Songwriter and verified pop deity Max Martin’s work is featured twice in the remix, via Katy Perry’s “Hot N Cold” and Kelly Clarkson’s “My Life Would Suck Without You.” Martin had his first number one in 1999 with Britney Spears’ “… Baby One More Time,” and he proceeded to receive songwriting credits on five more number one hits through 2009. Since then, Martin has had an additional 16 number ones. His success is part of the secret Swedish pop music invasion, a revolution as pivotal as the British Invasion though not half as recognized.

Martin (and his American disciples, Dr. Luke and Savan Kotecha), Lykke Li (and her American husband, Jeff Bhasker), RedOne, Shellback, Tove Lo and Icona Pop have ripped out the sugary sweet bubblegum center of American pop music and replaced it with something dark and scandalous, something that adds depth and danger. It’s that priority that results in such sultry, anthemic albums as Ariana Grande’s “Dangerous Woman” and P!nk’s “Funhouse,” rather than the ice water-pure pop of Madonna or the jangly pop-rock of The Beatles. The Swedes have instigated a return to the days of Phil Spector, producing pop music that thrums with electric orchestrations, pop music that is so full of sound that it seems like it could burst at the seams.

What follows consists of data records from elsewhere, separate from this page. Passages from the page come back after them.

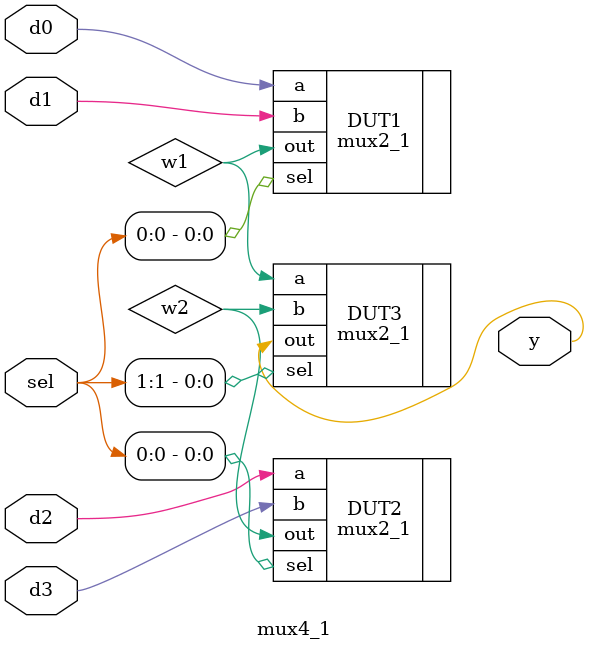
<source format=v>
`timescale 1ns / 1ps


module mux4_1(
    input d0,d1,d2,d3,
    input [1:0] sel,
    output y
    );
    wire w1,w2;
    mux2_1 DUT1(.a(d0), .b(d1), .sel(sel[0]), .out(w1));
    mux2_1 DUT2(.a(d2), .b(d3), .sel(sel[0]), .out(w2));
    mux2_1 DUT3(.a(w1), .b(w2), .sel(sel[1]), .out(y));
    
endmodule

</source>
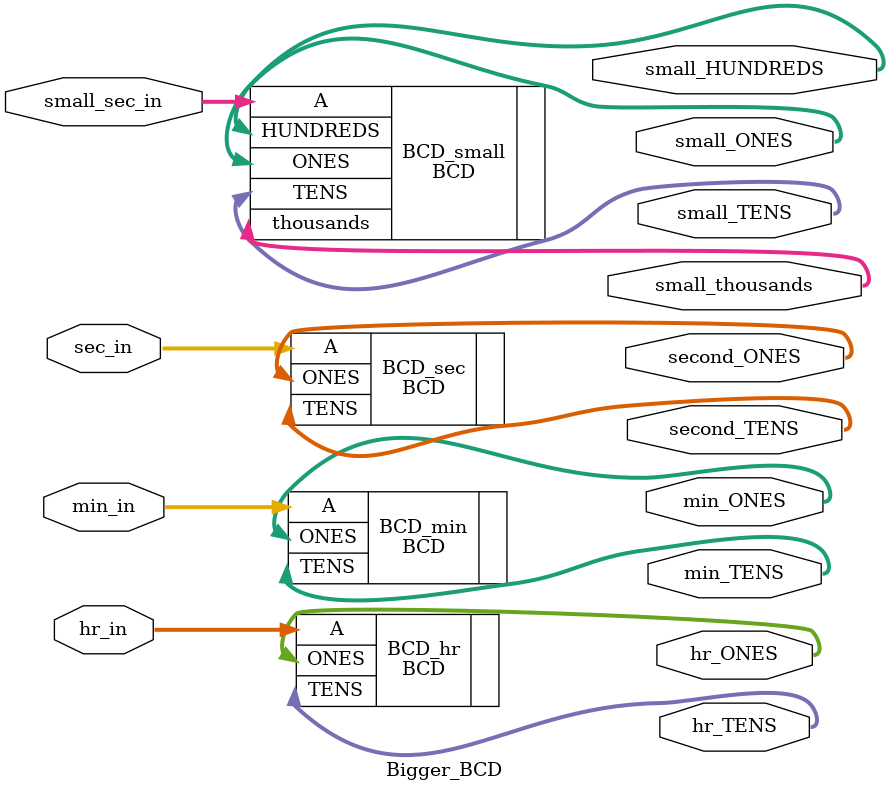
<source format=v>
module Bigger_BCD(
    input [13:0] small_sec_in,
    input [13:0] sec_in,
    input [13:0] min_in,
    input [13:0] hr_in,

    output [3:0] small_ONES, small_TENS, small_HUNDREDS, small_thousands,
    output [3:0] second_ONES, second_TENS,
    output [3:0] min_ONES, min_TENS,
    output [3:0] hr_ONES, hr_TENS
);

BCD BCD_small(
    .A(small_sec_in),

    .ONES(small_ONES),
    .TENS(small_TENS),
    .HUNDREDS(small_HUNDREDS),
    .thousands(small_thousands)
);
BCD BCD_sec(
    .A(sec_in),

    .ONES(second_ONES),
    .TENS(second_TENS)
);
BCD BCD_min(
    .A(min_in),

    .ONES(min_ONES),
    .TENS(min_TENS)
);
BCD BCD_hr(
    .A(hr_in),

    .ONES(hr_ONES),
    .TENS(hr_TENS)
);

endmodule

</source>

Even the number ones not written by the Swedes were certainly affected by their reign of dark pop. The Black Eyed Peas’ “The E.N.D.” gifted the band several hit singles after years of producing more underground hip-hop, and the slick, wall-of-sound pop production of the album harkens back to the glory days of Spector, modernized into Swedish-inflected electro-funk.

It’s this depth that joins together the 25 songs on “Blame It on the Pop,” though notably the saccharine Beyonce and Cyrus ballads are swirled together in their own verses. The songs in the remix are more than the artifice of a pretty voice and a hi-hat. A full verse of the remix layers together the many songs that simply include the word down, with vocals literally tumbling down the scales, dragging the listener to the floor to explore the full depths of the song.

As for the future, Martin’s next hit makers would include Katy Perry and newcomer Taylor Swift, on whose album “1989” he co-wrote half the songs. Lady Gaga’s two measly hits would become 11 top five Billboard singles from six albums and one soundtrack. The Black Eyed Peas would disappear from relevance, and Miley Cyrus would completely separate herself from her “Hannah Montana” image and embark on a successfully brash solo career.

DJ Earworm may never match the successful blend of sounds in “Blame It on the Pop,” but it won’t be his fault. Pop music may have peaked at the exact moment he did.